We couldn't find any trace of them, as if they never existed. The only print they had left behind was the note. For some, it was an actual note, resonating inside their heads. For others, it materialised as a simple post-it, they saw flying inside the building, or stuck to a wall in one of the workshop rooms. Needless to say, that post-it always carried little to no words, more often the drawing of a familiar unknown face, or a beautifully scratched musical note. My meeting never happened, I decided to quit the harsh world of musicals, where stars disappear before setting a first foot on stage. I was convinced of my idea, I wanted to spread my “Melody of Passion”, my grunts, behind, and in front of the curtains. But ahead of that, I needed fifirst to spread my wings, fly high, and find my voice. I find myself sometimes still thinking about Coco and Fabulina. As time went by, I started more and more to believe they never really existed. I couldn't help but wonder, had the power of collective illusion been so strong it could bring the investigation of their disappearance to such an official level? And why did anyone suddenly stop working on the case right at the end of the residency? Was this the usual way the residency ended? More than the lights, had C and F been some kind of mandatory tribute, paid by wannabe stars to access the realest extent of a good musical, its true meaning, where ghosts are brought back to life, where the furniture sings, and where the supporting roles were as disposable as the main ones?

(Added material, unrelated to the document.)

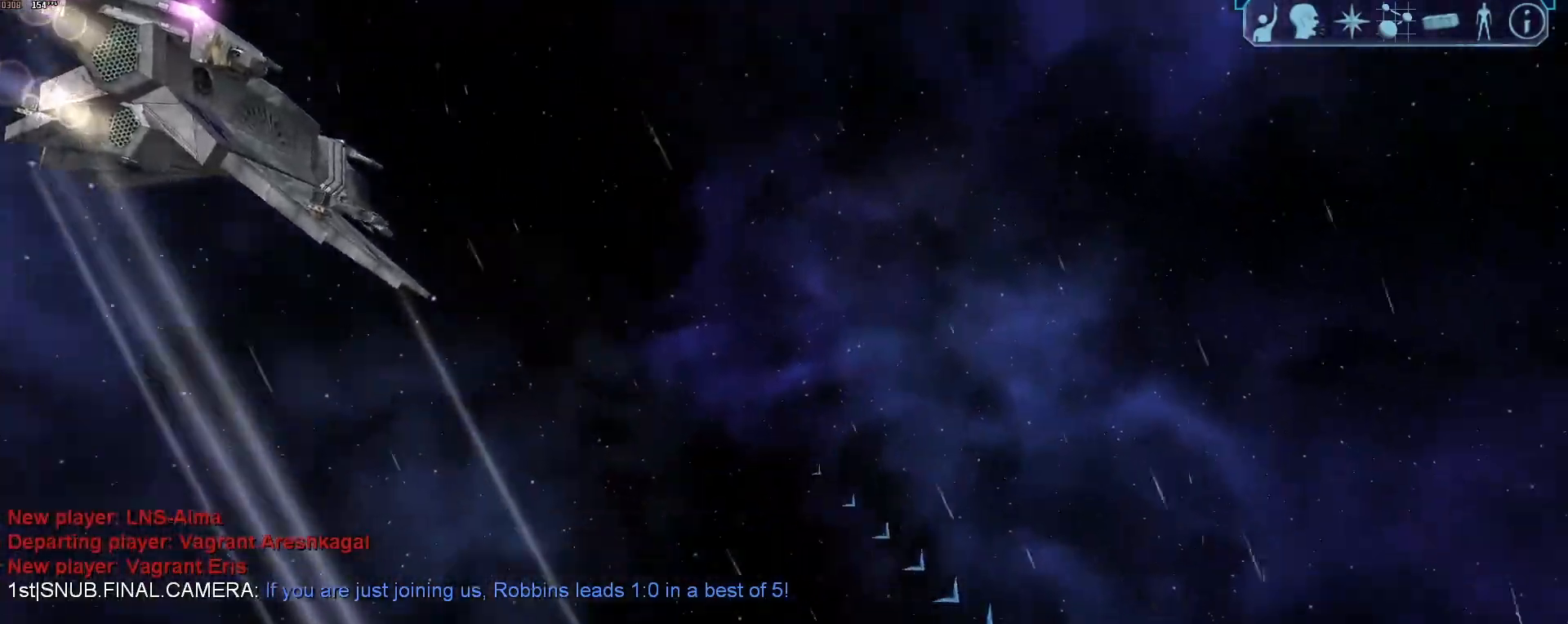
{"keys": ["tab", "w", "z"], "mouse": [], "events": [[133, "tab", "down"], [450, "z", "down"]]}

In the end, the true lesson I learnt from that event was to never follow the advice of a drunk ex-art school student that likes to order in singing at random bars on a Tuesday night.
[Singing] :
I don’t need to sing to find my way,
Even when the lines are blurred, it’s okay.
Roles we play, and things we do,
Who’s the real me, who are you?
So I’ll keep dreaming, maybe I’ll find
A way to hear the music in my mind.
Whether they’re acting or just being free,
I’ll keep singing silently, just being me.